Ouvi dizer que era o fim dos pequenos-almoços de hotel, o fim dos grandes buffets, mas como bons portugueses que somos, desenrascar foi palavra de ordem e rapidamente se encontrou solução. Na minha mais recente estadia hoteleira, abordei o buffet de jantar. Foi aqui que percebi que chegámos ao fim de uma grandiosa era. Para mal da minha felicidade, mas para o bem do meu estômago, os buffets são servidos por empregados e já não são self-service. Tal como na peixaria, apontamos para o que queremos ver no prato.
Para mim, um míope sem fundo no estômago, este é um grande dilema emocional. Eu, que em condições normais, e apenas na primeira volta pelo buffet, chegaria à mesa na posse de pão, camarão, mousse de chocolate, lasanha vegetariana, feijão preto, batata frita, ovo cozido, melancia, fatias de pizza, um rissol e salada de polvo. Tudo bem acondicionado em dois pratos. E agora, o que seria de mim?
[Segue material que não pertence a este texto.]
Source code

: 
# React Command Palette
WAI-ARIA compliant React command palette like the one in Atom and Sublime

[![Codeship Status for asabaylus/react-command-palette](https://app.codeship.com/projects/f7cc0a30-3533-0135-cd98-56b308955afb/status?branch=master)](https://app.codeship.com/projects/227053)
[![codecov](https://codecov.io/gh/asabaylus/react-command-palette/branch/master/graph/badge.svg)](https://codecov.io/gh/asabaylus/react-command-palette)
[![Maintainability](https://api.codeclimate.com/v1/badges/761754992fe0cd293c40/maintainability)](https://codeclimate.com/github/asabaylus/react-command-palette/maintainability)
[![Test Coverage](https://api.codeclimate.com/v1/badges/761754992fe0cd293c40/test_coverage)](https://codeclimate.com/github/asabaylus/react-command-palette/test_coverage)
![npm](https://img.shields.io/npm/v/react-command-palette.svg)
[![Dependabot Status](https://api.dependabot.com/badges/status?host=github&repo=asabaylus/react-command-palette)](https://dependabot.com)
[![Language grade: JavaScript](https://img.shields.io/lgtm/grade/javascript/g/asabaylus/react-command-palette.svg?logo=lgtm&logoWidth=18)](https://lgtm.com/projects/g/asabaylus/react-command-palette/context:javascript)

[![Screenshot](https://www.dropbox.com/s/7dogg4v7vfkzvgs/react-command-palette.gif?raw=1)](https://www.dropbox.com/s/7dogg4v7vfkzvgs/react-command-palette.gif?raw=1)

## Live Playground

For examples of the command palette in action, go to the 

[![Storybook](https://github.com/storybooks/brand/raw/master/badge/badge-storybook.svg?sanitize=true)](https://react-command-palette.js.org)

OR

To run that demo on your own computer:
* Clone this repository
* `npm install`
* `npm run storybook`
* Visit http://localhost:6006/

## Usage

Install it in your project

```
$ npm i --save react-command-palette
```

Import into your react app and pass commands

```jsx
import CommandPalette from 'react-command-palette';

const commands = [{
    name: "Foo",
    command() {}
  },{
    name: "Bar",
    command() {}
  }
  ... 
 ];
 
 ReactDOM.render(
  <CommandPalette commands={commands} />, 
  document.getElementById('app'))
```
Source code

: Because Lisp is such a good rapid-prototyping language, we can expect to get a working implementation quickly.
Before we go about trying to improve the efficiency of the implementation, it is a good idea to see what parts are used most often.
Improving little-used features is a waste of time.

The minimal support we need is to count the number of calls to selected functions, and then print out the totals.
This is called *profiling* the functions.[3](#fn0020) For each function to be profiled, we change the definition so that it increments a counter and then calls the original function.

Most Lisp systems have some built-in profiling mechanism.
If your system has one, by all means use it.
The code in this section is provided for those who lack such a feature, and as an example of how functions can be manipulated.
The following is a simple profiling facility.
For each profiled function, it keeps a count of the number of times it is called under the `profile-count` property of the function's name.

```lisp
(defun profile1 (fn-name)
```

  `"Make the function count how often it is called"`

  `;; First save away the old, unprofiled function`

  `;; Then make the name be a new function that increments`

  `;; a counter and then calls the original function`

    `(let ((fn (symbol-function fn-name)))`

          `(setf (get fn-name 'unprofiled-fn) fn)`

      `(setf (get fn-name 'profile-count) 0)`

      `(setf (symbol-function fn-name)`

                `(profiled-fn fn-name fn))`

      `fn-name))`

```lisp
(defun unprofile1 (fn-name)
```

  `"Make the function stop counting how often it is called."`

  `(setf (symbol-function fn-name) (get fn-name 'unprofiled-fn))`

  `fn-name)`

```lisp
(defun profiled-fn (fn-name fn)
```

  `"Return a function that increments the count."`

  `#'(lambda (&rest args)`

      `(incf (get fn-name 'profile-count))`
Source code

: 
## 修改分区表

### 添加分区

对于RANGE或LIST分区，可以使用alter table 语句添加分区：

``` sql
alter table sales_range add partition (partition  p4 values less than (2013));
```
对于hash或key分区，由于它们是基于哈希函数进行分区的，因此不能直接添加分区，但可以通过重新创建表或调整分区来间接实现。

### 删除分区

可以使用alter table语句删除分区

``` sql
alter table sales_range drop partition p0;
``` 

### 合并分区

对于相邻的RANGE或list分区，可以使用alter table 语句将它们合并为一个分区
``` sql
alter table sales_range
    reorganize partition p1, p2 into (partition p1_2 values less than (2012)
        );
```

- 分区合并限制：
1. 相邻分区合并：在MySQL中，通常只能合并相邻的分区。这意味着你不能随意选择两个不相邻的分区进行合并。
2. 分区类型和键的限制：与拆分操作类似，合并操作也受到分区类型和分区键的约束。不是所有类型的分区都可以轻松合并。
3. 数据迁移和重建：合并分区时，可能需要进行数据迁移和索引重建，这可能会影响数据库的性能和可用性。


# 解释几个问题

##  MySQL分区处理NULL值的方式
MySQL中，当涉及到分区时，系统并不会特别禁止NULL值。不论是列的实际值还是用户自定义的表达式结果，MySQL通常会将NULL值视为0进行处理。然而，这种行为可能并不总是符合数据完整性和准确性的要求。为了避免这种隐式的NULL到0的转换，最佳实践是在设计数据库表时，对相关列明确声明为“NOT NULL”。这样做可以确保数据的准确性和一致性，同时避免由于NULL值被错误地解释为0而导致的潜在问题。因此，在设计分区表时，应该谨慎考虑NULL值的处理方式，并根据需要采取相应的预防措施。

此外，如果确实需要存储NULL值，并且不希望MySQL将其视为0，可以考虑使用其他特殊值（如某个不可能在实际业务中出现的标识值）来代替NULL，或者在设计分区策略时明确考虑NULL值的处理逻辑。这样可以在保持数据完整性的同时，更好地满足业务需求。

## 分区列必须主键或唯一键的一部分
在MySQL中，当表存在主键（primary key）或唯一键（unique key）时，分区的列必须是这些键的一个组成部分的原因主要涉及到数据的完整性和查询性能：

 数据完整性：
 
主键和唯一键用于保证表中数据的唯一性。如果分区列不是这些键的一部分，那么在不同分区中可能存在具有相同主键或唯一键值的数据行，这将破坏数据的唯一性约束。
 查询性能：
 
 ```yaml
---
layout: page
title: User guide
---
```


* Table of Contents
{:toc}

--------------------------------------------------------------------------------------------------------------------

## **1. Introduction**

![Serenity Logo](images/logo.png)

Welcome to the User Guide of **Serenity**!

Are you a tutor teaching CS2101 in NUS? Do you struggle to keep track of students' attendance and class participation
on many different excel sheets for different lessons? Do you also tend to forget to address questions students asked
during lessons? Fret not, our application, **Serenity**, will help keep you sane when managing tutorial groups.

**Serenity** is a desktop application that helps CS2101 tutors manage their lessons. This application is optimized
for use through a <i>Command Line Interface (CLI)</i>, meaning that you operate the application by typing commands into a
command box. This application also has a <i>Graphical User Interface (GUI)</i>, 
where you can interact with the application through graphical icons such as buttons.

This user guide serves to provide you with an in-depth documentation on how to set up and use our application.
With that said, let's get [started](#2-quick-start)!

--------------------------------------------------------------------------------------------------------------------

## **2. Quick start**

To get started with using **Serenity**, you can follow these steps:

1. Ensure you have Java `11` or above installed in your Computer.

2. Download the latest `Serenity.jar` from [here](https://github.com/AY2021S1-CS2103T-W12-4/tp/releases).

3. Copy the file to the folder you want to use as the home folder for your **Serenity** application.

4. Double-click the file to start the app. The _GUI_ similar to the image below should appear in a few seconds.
Parecendo que não, tenho vergonha das “alarvidades” que cometo em juntar estas comidas. “O que vai ser?”, pergunta a senhora que ansiosamente espera o meu pedido. “O que é aquilo?”, pergunto eu, sabendo que serei chato se repetir muitas vezes a mesma pergunta. A mudança é drástica. No fim da primeira volta, obedecendo a uma fila ordeira, o selvagem que há em mim é reprimido e traduz-se num prato simples: batata frita, feijão preto e camarão. Continua estranho, mas desta vez pareço apenas alguém sem rumo na vida. Até nas sobremesas. O que outrora era um prato cheio que gritava diabetes, hoje foram apenas duas fatias de meloa. Tenho mais vergonha do que vontade de comer.
Como se não bastasse, no final da refeição somos abraçados pelo nosso próprio hálito que nos relembra sobre as atrocidades cometidas poucos minutos antes. A máscara é muito mais do que um meio de protecção contra a propagação do vírus. É a máscara que nos consciencializa para o que acabámos de fazer. É ela que nos transmite a essência do bolo alimentar que estamos a criar. E a todos os que gostam de arrotar alto, plenos de satisfação pelo que comeram, depois de o fazerem com a máscara será o fim dessa mesma prática. O feitiço nunca se virou tão bem contra o feiticeiro.
A covid-19 trouxe demasiadas alterações ao que sempre demos por garantido. Quem diria que também era possível atacar a nossa inabalável capacidade para enfardar desordeiramente em hotéis, casamentos e baptizados? Fiquei abalado com o que tinha vivido e fui dormir. Acordei, ainda traumatizado, e sem capacidade emocional para descobrir o que teriam feito aos pequenos-almoços. Seria o fim dos meus ovos estrelados com molho de iogurte dentro de um croissant de chocolate? Talvez, mas, relendo a minha própria frase, até o meu corpo agradece.